- Exercise instructions:
Restate word for word the lines of the material below, from the line with "ring tip: (563, 385)" to the line with "wrist: (323, 594)", both lines included, and no others.

↓↓↓

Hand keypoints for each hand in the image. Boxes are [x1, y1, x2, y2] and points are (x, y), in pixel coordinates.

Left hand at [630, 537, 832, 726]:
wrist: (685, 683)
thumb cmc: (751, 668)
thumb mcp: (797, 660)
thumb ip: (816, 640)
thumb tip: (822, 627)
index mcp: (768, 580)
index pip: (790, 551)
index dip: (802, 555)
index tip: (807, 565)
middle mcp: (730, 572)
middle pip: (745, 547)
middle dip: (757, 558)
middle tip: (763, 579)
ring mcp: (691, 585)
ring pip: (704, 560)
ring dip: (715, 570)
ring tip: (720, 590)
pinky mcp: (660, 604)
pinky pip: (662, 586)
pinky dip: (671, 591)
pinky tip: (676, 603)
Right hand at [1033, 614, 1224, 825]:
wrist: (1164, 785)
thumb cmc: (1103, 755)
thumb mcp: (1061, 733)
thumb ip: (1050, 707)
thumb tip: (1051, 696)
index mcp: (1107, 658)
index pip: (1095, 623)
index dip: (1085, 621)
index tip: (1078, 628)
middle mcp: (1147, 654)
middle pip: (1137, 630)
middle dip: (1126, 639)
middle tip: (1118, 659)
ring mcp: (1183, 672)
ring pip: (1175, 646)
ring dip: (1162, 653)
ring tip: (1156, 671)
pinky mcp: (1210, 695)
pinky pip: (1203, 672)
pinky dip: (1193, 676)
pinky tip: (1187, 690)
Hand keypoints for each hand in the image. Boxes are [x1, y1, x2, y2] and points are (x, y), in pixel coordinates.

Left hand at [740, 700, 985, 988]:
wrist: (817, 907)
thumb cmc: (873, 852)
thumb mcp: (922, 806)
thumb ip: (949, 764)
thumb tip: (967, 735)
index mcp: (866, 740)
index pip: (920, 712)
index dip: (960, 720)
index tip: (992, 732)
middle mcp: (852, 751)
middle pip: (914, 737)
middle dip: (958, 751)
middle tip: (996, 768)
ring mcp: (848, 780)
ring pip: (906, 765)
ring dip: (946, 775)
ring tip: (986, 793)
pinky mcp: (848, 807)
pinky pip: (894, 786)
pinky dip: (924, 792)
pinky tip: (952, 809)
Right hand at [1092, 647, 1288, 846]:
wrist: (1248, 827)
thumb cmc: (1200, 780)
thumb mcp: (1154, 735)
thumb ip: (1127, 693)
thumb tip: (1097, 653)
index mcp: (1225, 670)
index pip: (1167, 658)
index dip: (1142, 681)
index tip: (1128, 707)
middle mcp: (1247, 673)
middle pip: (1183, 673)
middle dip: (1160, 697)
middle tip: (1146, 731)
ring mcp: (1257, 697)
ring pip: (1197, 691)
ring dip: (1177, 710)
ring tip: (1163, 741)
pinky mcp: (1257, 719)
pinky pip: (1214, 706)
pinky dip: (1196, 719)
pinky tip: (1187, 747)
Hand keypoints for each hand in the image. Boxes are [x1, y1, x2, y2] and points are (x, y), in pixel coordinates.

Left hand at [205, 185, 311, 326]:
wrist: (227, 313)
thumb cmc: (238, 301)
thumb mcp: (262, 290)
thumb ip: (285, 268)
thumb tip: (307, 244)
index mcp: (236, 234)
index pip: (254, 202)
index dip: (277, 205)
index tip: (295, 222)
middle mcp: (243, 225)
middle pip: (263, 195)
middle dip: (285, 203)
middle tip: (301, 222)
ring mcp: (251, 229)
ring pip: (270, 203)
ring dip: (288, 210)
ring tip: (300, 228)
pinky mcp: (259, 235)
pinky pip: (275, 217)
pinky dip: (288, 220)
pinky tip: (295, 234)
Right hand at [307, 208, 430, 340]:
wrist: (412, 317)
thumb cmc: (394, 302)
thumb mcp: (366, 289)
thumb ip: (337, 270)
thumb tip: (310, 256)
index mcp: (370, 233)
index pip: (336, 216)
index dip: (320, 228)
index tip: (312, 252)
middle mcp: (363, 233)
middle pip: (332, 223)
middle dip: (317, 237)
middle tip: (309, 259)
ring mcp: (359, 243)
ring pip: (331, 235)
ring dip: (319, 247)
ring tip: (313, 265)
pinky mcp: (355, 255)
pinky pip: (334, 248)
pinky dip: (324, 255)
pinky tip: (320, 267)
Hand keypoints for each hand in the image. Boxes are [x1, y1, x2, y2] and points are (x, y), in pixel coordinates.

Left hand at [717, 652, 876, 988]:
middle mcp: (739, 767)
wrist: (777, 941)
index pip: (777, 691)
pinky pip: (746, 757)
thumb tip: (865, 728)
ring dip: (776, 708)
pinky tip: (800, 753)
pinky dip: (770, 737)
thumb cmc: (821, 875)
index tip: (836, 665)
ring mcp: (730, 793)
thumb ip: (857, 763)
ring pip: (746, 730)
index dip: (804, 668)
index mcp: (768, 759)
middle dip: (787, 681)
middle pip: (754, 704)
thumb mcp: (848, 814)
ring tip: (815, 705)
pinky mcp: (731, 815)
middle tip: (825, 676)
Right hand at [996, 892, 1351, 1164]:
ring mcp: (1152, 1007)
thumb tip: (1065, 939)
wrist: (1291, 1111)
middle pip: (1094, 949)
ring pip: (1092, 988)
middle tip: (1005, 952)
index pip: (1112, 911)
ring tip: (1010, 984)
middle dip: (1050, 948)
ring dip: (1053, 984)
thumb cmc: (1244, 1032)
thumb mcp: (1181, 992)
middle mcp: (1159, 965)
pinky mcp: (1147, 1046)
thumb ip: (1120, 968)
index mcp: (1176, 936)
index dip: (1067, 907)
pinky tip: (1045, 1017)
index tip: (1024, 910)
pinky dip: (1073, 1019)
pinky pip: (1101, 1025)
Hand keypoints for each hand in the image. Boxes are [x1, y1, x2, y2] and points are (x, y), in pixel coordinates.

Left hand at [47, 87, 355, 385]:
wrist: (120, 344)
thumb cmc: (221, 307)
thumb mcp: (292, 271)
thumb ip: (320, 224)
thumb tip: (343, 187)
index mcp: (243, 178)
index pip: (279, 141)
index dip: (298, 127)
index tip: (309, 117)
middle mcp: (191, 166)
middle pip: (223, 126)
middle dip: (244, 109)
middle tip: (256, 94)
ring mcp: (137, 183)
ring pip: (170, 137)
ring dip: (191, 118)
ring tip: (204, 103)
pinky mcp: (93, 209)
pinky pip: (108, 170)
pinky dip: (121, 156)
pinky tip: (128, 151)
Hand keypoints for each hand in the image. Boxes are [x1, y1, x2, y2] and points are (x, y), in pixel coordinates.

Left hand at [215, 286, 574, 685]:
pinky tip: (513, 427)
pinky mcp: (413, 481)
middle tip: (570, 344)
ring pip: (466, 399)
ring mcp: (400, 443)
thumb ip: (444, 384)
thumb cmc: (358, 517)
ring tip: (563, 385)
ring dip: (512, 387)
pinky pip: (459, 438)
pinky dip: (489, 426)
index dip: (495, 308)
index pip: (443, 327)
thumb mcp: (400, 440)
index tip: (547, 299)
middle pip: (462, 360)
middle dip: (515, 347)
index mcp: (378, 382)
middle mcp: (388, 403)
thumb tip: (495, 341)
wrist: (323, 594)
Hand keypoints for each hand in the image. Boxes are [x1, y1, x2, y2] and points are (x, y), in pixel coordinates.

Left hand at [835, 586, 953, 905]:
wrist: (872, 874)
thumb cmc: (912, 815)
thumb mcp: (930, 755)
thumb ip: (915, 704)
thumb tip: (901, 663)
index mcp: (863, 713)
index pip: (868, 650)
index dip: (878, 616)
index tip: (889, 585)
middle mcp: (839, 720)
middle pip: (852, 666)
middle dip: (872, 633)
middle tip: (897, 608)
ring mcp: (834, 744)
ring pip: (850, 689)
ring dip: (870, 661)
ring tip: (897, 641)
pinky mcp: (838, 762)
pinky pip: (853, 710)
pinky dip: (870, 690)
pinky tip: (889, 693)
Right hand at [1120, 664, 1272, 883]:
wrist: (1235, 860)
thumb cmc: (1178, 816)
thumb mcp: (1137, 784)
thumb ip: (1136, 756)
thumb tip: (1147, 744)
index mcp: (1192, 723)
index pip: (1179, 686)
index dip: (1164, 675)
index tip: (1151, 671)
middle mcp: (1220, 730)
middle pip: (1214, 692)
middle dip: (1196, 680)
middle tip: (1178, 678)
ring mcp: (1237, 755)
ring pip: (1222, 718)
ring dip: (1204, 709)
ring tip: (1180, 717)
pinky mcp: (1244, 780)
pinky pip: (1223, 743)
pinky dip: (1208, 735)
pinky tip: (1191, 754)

↑↑↑

- Response box:
ring tip: (563, 385)
ring dip: (512, 387)
pinky pip: (459, 438)
pinky dip: (489, 426)
index dip: (495, 308)
index pip: (443, 327)
thumb mcp: (400, 440)
index tip: (547, 299)
middle pip: (462, 360)
middle dip: (515, 347)
index mcp: (378, 382)
middle mcp: (388, 403)
thumb tip: (495, 341)
wrist: (323, 594)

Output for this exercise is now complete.